What you have to do: Exactly as written, write out the lines below from the first to the one containing "veikaliem un ikdienas", inclusive. Pictures do not belong in the copy.

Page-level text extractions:
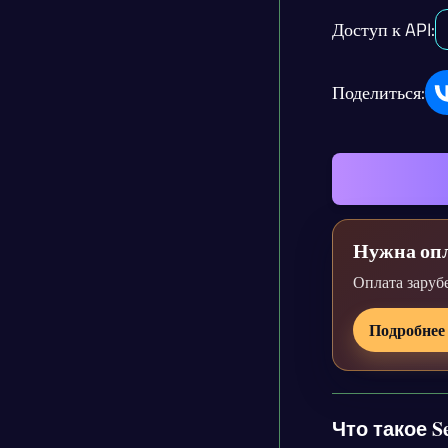
Доступ к API:
Поделиться:
Нужна опл
Оплата заруб
Подробнее
Что такое S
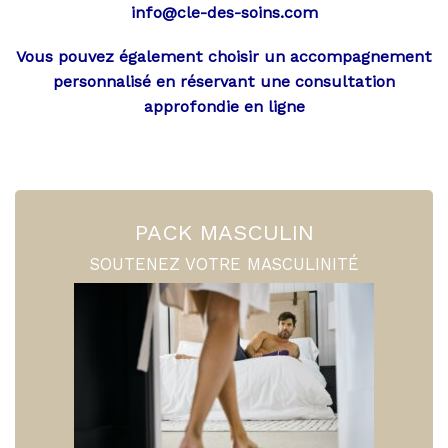
info@cle-des-soins.com
Vous pouvez également choisir un accompagnement
personnalisé en réservant
une consultation
approfondie en ligne
PACK MASCULIN
SOUTENEZ VOTRE MASCULINITÉ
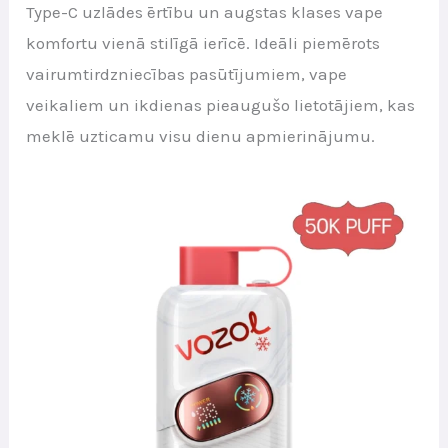
Type-C uzlādes ērtību un augstas klases vape
komfortu vienā stilīgā ierīcē. Ideāli piemērots
vairumtirdzniecības pasūtījumiem, vape
veikaliem un ikdienas pieaugušo lietotājiem, kas
meklē uzticamu visu dienu apmierinājumu.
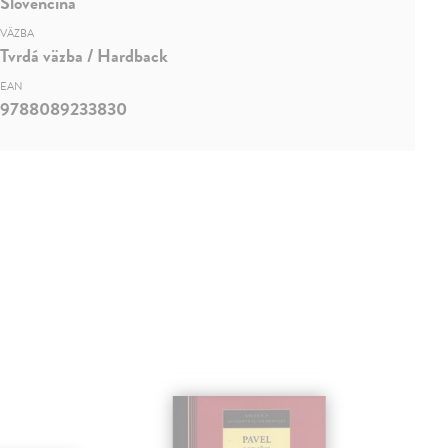
Slovenčina
VÄZBA
Tvrdá väzba / Hardback
EAN
9788089233830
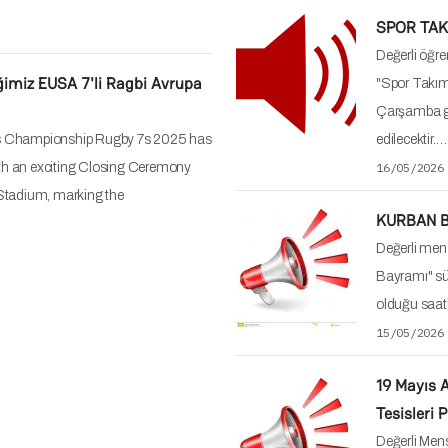
mevcut çalış
seansları ip
27/04/2026
23 Nisan 
Tesisleri 
Değerli Mens
mevcut çalış
seansları ip
16/04/2026
70. YIL 
Değerli mens
kapsamında
Turnuvası" il
12/03/2026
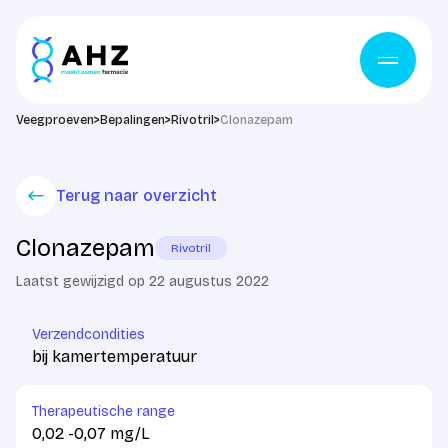
Ga naar de inhoud
Veegproeven
>
Bepalingen
>
Rivotril
>
Clonazepam
Terug naar overzicht
Clonazepam
Rivotril
Laatst gewijzigd op 22 augustus 2022
Verzendcondities
bij kamertemperatuur
Therapeutische range
0,02 -0,07 mg/L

Solution to the exercise:
Доступ к API:
Поделиться:
Нужна опл
Оплата заруб
Подробнее
Что такое S
info@cle-des-soins.com
Vous pouvez également choisir un accompagnement
personnalisé en réservant
une consultation
approfondie en ligne
PACK MASCULIN
SOUTENEZ VOTRE MASCULINITÉ
Type-C uzlādes ērtību un augstas klases vape
komfortu vienā stilīgā ierīcē. Ideāli piemērots
vairumtirdzniecības pasūtījumiem, vape
veikaliem un ikdienas pieaugušo lietotājiem, kas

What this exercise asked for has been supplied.